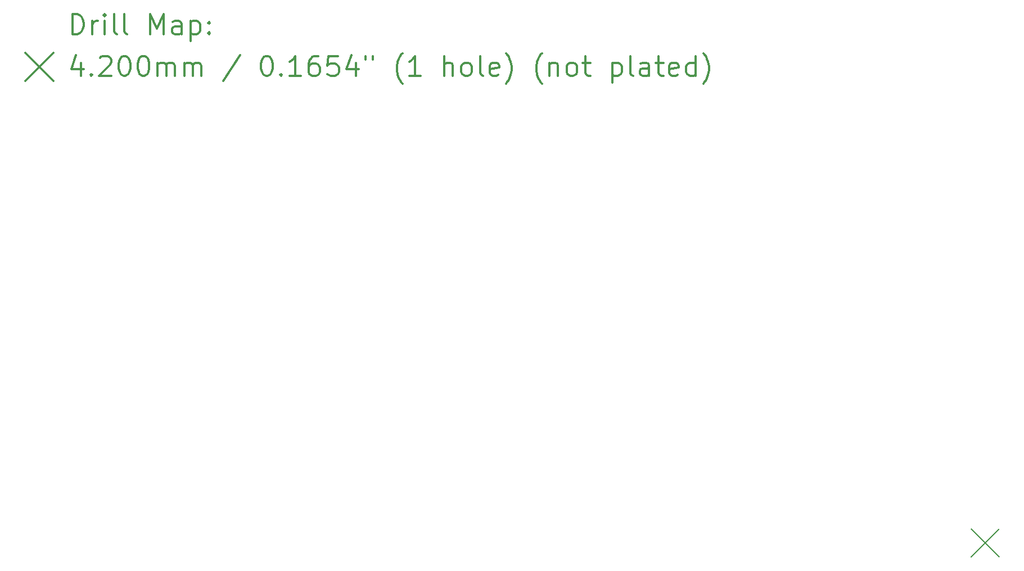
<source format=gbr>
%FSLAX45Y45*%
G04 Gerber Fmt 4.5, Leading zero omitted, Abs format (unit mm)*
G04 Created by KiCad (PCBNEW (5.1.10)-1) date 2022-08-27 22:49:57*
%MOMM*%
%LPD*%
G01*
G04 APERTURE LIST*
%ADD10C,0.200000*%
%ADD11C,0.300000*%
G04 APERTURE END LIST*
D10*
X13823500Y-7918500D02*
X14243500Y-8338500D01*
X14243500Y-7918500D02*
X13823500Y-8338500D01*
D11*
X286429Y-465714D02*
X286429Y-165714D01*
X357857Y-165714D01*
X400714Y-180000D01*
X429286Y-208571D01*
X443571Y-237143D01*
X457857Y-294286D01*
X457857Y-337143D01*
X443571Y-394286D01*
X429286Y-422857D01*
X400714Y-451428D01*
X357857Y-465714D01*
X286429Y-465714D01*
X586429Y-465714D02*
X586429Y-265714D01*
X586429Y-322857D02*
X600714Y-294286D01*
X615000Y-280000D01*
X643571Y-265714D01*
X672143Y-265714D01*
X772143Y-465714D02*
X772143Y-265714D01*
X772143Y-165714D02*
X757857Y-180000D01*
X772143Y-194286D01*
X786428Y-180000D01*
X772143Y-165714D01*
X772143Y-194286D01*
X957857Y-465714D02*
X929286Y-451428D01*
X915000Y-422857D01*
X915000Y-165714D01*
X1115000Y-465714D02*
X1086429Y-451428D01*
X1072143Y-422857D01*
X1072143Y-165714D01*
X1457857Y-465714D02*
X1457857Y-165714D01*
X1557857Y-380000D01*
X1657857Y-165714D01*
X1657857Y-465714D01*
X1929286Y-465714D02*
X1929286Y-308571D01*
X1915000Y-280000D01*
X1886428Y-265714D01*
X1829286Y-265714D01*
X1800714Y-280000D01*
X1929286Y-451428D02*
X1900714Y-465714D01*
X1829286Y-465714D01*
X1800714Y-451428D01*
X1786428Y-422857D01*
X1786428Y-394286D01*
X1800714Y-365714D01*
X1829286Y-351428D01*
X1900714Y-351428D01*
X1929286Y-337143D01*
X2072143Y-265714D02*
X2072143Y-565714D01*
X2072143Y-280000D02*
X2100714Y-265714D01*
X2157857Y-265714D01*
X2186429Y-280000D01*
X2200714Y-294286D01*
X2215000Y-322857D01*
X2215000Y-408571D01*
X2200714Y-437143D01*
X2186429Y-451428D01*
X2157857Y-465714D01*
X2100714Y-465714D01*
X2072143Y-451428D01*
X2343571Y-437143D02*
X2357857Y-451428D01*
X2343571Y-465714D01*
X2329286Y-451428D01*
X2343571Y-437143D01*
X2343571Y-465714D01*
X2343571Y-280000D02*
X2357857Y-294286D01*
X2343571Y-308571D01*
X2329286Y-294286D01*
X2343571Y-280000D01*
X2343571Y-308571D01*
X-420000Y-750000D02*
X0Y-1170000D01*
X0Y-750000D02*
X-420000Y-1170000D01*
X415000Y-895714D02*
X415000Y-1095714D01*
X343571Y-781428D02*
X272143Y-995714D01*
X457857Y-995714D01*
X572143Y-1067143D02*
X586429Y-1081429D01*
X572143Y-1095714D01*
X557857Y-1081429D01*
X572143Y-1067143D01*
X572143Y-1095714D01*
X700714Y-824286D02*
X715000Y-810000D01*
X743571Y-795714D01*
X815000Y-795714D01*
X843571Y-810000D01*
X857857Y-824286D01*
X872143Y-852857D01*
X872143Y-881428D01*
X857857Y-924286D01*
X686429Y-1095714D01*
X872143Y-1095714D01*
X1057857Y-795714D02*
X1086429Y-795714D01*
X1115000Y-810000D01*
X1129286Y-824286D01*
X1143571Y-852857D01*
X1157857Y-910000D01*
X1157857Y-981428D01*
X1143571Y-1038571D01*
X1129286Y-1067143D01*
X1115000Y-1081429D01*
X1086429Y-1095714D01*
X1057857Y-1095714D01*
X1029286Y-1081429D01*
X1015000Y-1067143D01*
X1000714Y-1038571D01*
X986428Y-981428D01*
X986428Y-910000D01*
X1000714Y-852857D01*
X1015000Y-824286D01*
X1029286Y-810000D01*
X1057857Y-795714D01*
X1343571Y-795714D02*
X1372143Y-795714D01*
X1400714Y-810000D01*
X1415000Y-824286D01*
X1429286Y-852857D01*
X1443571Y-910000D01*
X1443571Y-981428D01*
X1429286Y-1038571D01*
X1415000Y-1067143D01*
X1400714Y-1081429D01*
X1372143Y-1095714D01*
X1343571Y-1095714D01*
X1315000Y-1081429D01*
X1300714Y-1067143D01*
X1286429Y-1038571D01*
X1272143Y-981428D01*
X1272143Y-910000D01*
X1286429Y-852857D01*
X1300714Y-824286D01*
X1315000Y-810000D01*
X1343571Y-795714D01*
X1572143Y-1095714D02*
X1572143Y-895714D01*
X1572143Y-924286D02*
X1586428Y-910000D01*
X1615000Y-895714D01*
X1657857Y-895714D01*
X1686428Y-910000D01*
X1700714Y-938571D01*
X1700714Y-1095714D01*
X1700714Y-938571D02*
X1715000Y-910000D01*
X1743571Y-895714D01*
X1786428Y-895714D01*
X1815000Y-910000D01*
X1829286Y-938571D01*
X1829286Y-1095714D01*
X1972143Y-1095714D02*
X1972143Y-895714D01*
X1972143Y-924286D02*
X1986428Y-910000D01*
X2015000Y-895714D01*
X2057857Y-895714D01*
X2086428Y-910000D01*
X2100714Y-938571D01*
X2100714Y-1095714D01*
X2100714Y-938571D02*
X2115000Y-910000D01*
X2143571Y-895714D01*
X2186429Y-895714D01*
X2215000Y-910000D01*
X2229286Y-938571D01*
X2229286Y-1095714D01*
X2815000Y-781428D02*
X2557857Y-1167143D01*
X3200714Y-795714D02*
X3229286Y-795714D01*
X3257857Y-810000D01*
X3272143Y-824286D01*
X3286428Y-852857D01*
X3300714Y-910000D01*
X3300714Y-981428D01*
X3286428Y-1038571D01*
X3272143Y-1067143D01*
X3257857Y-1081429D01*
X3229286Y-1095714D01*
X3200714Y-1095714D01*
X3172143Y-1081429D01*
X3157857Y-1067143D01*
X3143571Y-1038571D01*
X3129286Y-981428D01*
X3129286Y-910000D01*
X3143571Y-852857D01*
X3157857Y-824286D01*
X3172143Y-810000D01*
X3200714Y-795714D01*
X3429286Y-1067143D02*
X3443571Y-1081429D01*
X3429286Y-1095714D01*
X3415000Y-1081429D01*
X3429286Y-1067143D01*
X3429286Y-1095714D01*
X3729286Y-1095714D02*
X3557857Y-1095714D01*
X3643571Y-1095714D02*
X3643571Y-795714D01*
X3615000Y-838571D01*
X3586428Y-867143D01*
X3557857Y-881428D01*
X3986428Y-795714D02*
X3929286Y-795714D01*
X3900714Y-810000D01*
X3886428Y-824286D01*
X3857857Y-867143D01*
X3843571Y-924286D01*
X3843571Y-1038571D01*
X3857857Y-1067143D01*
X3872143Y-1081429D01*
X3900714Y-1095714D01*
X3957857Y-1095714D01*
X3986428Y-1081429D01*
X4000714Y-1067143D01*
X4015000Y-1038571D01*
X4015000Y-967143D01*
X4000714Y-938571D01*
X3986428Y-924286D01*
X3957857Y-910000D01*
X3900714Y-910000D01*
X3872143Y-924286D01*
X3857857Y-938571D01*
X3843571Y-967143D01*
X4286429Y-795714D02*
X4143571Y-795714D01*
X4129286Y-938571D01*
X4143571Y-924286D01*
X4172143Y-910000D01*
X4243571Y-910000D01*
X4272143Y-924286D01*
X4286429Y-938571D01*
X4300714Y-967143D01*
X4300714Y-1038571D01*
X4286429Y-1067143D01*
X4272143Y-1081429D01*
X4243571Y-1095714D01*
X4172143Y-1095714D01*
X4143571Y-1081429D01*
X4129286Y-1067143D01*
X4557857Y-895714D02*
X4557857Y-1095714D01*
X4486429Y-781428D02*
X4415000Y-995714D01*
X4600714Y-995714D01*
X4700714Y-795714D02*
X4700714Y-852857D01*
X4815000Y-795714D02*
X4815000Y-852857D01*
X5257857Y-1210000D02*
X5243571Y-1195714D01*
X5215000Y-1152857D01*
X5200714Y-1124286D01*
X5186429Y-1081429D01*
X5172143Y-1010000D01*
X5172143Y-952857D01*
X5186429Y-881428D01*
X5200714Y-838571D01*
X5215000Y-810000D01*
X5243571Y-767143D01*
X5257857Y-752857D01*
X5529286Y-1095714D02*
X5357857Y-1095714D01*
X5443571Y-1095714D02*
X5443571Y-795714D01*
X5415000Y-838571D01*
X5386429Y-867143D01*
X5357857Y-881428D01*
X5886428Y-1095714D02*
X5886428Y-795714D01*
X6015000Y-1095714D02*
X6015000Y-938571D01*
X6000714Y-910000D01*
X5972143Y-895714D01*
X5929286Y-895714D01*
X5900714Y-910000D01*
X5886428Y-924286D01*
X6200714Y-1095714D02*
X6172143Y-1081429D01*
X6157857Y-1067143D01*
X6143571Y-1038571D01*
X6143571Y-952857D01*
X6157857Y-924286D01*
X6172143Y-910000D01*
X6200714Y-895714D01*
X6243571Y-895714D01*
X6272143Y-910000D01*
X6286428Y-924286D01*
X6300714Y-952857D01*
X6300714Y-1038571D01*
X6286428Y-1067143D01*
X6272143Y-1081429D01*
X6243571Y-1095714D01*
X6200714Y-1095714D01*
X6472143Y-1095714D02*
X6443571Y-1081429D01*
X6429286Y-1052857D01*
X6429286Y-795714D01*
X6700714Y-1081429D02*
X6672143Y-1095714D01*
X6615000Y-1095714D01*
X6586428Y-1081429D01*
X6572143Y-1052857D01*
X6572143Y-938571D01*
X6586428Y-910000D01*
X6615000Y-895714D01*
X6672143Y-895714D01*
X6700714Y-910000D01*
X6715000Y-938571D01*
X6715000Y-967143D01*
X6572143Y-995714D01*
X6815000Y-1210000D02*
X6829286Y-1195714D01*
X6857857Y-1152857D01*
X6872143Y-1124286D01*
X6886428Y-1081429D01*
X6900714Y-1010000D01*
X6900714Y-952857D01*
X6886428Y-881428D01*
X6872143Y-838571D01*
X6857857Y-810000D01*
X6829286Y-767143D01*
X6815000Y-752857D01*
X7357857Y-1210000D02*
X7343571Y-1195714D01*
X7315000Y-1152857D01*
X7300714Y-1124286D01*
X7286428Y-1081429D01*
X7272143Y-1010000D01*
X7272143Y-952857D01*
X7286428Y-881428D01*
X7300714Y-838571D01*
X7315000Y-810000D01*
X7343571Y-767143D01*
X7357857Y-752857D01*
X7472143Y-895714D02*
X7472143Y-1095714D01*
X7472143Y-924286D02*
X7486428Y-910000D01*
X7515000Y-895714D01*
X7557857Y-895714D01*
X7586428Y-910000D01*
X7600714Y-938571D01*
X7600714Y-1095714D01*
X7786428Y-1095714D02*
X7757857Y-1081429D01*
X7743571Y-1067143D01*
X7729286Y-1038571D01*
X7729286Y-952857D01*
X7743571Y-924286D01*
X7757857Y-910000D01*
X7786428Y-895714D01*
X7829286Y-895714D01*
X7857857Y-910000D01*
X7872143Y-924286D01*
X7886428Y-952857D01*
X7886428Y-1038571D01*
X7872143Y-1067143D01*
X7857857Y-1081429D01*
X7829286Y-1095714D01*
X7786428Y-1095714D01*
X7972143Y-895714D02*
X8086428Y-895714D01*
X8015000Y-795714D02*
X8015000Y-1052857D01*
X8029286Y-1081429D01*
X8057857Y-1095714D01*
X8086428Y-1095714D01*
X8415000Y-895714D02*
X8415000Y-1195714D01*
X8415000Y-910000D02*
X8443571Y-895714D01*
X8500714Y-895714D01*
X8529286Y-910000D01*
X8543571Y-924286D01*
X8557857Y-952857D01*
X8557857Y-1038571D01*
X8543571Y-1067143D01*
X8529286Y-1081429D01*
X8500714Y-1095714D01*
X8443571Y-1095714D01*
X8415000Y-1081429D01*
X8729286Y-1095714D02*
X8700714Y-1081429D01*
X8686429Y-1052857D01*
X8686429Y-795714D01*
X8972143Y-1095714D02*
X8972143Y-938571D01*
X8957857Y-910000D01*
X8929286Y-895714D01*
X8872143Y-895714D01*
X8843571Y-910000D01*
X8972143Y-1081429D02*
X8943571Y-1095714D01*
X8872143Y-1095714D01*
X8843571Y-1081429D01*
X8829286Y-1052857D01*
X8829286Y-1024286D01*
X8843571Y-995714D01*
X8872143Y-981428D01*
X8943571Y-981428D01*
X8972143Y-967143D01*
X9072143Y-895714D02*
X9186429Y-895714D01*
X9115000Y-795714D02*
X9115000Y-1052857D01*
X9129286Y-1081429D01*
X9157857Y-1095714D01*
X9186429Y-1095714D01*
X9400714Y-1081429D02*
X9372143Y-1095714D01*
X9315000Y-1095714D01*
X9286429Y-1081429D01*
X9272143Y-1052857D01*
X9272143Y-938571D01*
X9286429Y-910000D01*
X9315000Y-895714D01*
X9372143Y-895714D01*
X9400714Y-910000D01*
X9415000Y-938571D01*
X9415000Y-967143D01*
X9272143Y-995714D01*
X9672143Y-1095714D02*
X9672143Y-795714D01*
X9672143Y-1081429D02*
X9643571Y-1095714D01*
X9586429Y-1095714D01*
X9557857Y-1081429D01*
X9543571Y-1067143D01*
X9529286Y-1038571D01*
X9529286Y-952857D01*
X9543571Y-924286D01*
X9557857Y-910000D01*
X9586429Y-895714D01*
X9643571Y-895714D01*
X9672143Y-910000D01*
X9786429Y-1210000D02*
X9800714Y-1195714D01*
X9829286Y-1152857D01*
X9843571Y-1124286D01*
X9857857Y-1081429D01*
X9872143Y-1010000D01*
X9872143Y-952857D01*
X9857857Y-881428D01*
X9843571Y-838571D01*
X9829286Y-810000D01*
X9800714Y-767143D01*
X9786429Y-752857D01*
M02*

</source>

____________

### Exercise instructions
All lines above that contain "LIST" are required in the answer.

### Response area
G04 APERTURE LIST*
G04 APERTURE END LIST*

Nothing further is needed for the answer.